La señora Quigly no pudo resistir más.
—Su... su nombre es Curtis. ¡Pero es sólo un amigo!
—Nunca había escuchado sobre él, querida —presionó una vez más el señor Quigly.
—Pues debe ser un amigo muy cercano, porque además olvidó esto —agregó Tobias, y mostró una calceta de color oscuro de un tamaño considerable, la cual guardaba dentro de su abrigo envuelto en una pieza de papel—. Con esos pies tan pequeños, dudo que esto le pertenezca a usted, señor Quigly.
Quien ahora casi se desvanecía era el señor Quigly.
—Tienes un amante... ¡Has manchado nuestro lecho conyugal con otro hombre! ¡Pecadora, ramera! —gritó enloquecido.

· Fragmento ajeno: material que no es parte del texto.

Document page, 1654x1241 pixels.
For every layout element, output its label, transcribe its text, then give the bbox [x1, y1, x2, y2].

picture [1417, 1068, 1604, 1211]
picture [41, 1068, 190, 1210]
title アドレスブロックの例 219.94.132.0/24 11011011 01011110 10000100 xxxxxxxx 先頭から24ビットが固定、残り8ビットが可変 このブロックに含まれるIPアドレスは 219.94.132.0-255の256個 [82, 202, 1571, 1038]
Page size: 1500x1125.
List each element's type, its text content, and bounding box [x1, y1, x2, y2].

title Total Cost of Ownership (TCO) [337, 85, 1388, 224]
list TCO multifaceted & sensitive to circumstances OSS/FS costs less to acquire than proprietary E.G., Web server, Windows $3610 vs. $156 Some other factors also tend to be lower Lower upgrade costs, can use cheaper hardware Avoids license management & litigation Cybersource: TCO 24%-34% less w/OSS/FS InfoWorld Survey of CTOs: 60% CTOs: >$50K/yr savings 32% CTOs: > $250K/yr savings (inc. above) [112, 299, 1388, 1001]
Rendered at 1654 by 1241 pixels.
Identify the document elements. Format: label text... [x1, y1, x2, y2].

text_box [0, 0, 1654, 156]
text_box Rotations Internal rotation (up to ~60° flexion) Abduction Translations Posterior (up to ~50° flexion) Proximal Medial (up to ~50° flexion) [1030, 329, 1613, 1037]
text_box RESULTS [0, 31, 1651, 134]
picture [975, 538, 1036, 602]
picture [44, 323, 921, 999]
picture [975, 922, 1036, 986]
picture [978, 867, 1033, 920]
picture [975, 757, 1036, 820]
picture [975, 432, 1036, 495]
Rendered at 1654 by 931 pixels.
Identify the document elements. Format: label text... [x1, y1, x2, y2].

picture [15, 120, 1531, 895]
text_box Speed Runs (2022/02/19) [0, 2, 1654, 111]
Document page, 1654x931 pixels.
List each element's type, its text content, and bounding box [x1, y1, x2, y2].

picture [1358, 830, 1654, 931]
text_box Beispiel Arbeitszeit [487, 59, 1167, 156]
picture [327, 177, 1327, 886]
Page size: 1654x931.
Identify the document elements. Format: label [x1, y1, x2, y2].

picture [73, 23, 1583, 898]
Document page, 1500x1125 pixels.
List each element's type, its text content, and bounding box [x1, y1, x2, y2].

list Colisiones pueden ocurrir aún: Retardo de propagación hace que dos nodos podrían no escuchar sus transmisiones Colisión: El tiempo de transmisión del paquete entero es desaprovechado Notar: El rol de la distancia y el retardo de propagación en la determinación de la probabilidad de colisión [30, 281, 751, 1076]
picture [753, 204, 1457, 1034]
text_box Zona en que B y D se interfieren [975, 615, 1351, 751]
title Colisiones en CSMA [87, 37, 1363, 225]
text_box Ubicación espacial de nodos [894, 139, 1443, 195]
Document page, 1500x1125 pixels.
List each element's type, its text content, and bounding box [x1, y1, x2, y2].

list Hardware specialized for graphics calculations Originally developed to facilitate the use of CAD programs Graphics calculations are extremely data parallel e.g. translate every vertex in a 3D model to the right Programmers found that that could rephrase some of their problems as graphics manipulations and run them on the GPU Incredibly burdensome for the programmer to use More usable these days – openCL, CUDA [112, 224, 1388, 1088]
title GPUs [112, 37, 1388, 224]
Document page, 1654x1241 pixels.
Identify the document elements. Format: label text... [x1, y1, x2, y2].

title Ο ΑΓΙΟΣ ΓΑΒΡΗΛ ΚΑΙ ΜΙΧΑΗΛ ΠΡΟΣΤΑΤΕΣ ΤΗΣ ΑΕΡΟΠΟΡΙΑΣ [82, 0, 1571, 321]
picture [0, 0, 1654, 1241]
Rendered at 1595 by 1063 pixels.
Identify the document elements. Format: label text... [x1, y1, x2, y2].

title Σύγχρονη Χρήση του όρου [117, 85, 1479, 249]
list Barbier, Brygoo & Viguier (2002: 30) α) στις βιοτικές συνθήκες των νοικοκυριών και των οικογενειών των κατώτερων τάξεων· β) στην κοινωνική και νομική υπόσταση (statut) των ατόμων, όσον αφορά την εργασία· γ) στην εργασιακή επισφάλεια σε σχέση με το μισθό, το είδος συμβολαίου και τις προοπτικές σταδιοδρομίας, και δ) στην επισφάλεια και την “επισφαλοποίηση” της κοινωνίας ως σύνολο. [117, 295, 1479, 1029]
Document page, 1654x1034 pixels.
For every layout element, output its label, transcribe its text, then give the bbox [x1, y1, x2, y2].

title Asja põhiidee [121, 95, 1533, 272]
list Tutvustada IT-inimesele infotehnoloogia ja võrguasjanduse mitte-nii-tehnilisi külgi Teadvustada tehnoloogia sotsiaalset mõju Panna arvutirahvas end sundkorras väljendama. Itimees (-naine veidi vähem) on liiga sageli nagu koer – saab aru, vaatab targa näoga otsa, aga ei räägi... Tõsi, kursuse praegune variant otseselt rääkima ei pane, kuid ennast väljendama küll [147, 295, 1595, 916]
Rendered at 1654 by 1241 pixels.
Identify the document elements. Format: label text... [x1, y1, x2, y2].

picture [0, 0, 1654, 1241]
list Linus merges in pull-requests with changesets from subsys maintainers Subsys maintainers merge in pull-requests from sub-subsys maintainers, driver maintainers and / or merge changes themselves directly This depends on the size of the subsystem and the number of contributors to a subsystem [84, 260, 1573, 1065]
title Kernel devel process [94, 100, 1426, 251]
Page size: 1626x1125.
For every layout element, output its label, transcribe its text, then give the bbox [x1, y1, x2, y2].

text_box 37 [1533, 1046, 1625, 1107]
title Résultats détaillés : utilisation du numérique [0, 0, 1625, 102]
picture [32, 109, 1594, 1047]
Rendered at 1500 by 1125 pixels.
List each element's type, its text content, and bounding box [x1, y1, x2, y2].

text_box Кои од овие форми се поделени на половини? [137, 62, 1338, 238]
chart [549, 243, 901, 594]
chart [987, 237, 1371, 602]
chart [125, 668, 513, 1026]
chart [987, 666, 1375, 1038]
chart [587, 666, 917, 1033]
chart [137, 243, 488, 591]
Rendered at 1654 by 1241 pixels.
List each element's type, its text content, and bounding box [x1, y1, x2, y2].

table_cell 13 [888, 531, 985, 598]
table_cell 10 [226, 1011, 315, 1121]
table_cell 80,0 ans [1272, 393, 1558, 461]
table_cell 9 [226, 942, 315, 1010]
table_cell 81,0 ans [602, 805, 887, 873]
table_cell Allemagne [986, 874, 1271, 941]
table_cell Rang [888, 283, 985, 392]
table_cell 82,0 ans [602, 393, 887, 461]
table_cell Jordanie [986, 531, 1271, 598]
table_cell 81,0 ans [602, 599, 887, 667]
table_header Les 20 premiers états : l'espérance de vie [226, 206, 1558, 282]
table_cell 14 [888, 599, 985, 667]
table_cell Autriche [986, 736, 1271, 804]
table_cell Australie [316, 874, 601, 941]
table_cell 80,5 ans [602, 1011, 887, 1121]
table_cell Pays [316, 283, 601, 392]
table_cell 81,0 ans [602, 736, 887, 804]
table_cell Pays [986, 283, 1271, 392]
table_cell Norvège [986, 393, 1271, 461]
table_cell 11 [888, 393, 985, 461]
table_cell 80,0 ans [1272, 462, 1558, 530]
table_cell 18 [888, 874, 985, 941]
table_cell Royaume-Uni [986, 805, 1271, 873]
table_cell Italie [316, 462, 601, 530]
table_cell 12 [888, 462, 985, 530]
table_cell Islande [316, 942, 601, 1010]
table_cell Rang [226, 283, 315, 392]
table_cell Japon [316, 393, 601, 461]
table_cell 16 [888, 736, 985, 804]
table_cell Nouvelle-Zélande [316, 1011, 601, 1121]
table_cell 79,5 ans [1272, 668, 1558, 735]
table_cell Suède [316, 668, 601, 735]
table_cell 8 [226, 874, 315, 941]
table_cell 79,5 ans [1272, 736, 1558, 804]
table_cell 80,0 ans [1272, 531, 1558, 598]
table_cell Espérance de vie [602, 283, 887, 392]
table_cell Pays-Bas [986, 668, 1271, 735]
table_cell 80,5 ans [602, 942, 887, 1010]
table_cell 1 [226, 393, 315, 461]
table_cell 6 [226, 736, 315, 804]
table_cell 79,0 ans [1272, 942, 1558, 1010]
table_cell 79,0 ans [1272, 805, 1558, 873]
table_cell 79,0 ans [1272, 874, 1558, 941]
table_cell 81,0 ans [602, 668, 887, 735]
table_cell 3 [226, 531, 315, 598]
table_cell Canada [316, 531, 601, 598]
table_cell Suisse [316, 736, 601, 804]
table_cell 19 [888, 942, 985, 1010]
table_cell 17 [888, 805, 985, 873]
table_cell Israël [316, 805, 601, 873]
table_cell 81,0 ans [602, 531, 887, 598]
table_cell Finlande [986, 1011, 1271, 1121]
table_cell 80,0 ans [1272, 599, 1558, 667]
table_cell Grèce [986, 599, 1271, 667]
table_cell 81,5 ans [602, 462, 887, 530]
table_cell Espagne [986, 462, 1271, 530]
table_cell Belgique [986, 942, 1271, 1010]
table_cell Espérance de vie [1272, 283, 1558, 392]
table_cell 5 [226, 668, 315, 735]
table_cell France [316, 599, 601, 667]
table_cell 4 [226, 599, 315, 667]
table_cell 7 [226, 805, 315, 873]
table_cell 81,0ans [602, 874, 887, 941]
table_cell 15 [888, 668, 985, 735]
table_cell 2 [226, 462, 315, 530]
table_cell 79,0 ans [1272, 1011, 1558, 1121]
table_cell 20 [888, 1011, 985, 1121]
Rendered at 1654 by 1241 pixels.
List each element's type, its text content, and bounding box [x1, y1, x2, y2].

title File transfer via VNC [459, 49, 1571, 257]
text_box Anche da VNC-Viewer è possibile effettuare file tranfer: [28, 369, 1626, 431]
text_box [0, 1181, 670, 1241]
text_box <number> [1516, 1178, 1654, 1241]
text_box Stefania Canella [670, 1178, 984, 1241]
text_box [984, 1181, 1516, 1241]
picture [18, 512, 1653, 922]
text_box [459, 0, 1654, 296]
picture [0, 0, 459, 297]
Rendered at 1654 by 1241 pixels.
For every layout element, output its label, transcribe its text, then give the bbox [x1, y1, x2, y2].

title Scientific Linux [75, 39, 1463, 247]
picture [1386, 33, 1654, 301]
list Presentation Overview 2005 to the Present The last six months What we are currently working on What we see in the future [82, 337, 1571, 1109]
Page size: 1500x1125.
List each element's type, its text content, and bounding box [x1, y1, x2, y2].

—Sin embargo, ella no es la única con secretos —agregó Edward, y al señor Quigly casi se le salían los ojos tan sólo de escuchar esto—. Dígame, señor Quigly, ¿quién es ella?
—¿De qué habla ahora? —preguntó, en un intento por defender su inocencia.
Edward tomó de su bolsillo un pañuelo blanco y comenzó a olerlo.
—«Pasión», un perfume barato que utilizan ciertas mujeres dedicadas a la labor más antigua y poco honorable de todas. Ya había tenido la oportunidad de olerlo en otro momento, en una de las pruebas de olfato que nuestro instructor nos asignó. Su esposa no lo tiene entre sus pertenencias; sin embargo, sus prendas de vestir tienen rastros de ese aroma. Además, encontré esto en una de sus chaquetas —mostró el pañuelo a los señores Quigly, en el que se veían bordadas las iniciales «R. F.».
—¡Mujeriego sinvergüenza! —gritó ahora la mujer en frenesí violento.
—Esto... ¡puedo explicarlo! —se excusó el señor Quigly.
—¡Quiero el divorcio! —exigió ella.
Así se dio comienzo a una discusión acalorada entre el señor y la señora Quigly quienes se pusieron de pie y comenzaron a caminar por toda la casa mientras lanzaban gritos e improperios ocasionales.
Edward volvió su mirada hacia Tobias, quien mostraba su expresión llena de horror y pesadumbre; como si los conflictos entre familias resultasen ser algo ajenos a su existencia.
—Creo que los dos tienen mucho de qué hablar —dijo Edward, y Tobias tan sólo lo observó con gesto pesaroso y un poco confundido.